Behavior Change in Sustainable Development – Part I: The Ban

5 01 2011

One of the questions raised in the comments of Right to Dry was how do we integrate behavioral change into sustainable development? It’s not enough, after all, to recognize the ways in which we as people need to change; quite another to bring about those changes.

For example, for those of us who were raised with dryers in our homes, switching to line drying isn’t simply a technology swap, but also a habit swap. Hang drying clothes involves a certain degree of forethought: when you have a dryer in the house you can wash and dry your clothes in as little as an hour meaning you can literally wash and dry an outfit the same night that you want to wear it. That’s something you simply can’t do when you hang dry clothes unless you fancy going out in wet clothes. In a culture in which many of the same technologies that we have adopted in the name of convenience -the automobile, the tumble dryer, the air conditioner, the plastic bag – are the same technologies which are bringing us ever closer to environmental destruction, learning how to shift away from these behaviors is a critical part of sustainable development.

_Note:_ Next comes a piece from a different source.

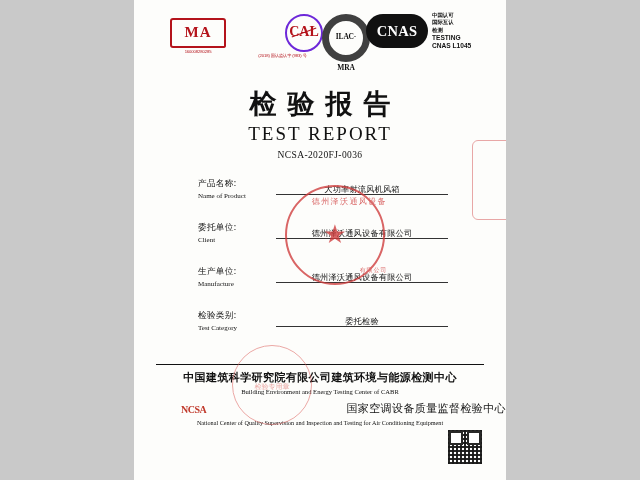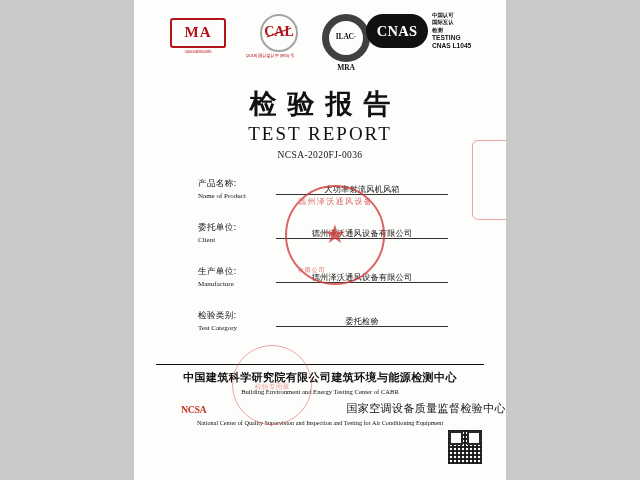"CAL" .cal-badge { border: 2px solid #a3a3a3 -> 2px solid #6d28d9; margin-left: none -> 25px }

There are several ways of bringing about behavioral change and over the next week we will look at several methods of doing so.

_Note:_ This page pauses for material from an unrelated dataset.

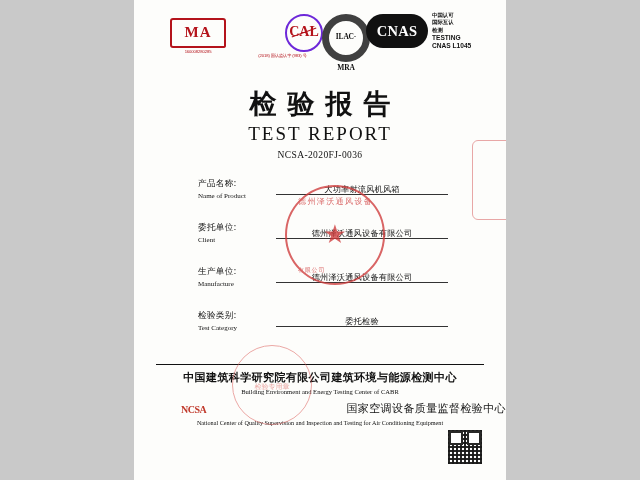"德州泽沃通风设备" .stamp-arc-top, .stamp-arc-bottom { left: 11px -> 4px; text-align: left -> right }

One of the most common ways of bringing about behavioral change is simply banning the behavior. The Montreal Protocol which effectively banned substances known to deplete the ozone layer is often touted as one of the most successful use of the ban, although a more recent and intriguing ban has recently occurred in the town of Concord, Massachusetts. This town of roughly 17,000 known both as the birthplace of Thoreau and as a battle site during the American Revolution recently fired an opening salvo in the bottled water wars by banning sales of all bottled water beverages within the town limits. Their motivation was to reduce the amount of plastic waste generated which too often ends up in vast patches of oceanic garbage.

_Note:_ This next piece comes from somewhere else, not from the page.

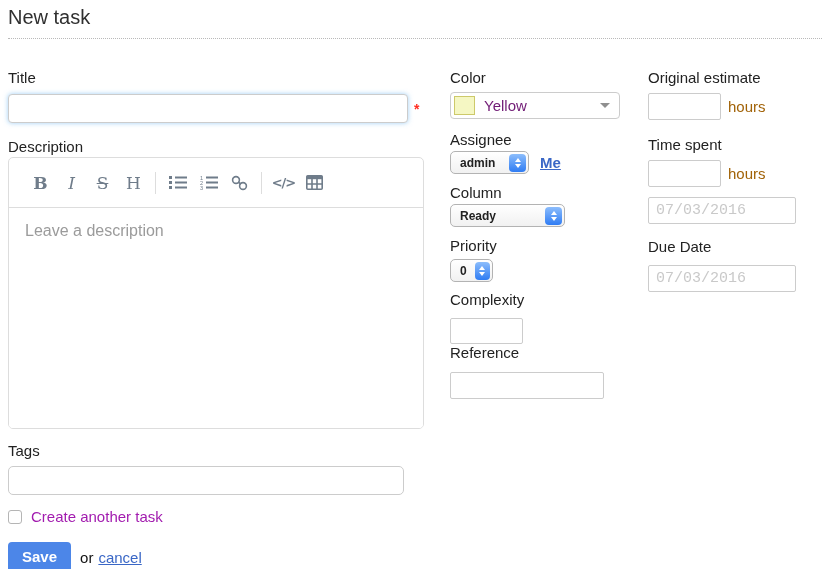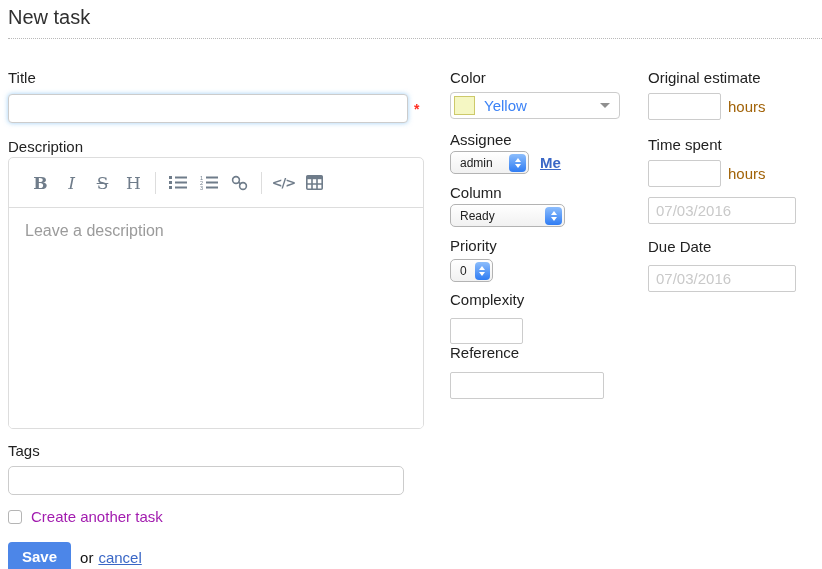"Yellow" .color-name { color: #3b82f6 -> #701a75 }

Although some argue that residents will simply go across the town limits and purchase bottled water in bulk from bulk retailers, others argue that the inability to simply walk into a store and purchase bottled water will decrease bottled water use for one simple reason. In order to drink water on the go, residents would have to carry their illicitly purchased water with them. Under such a scenario, proponents argue, it’s simply easier to carry a reusable water bottle. The water ban, then, might shift people from cluttering landfills with one use bottles to using reusable bottles.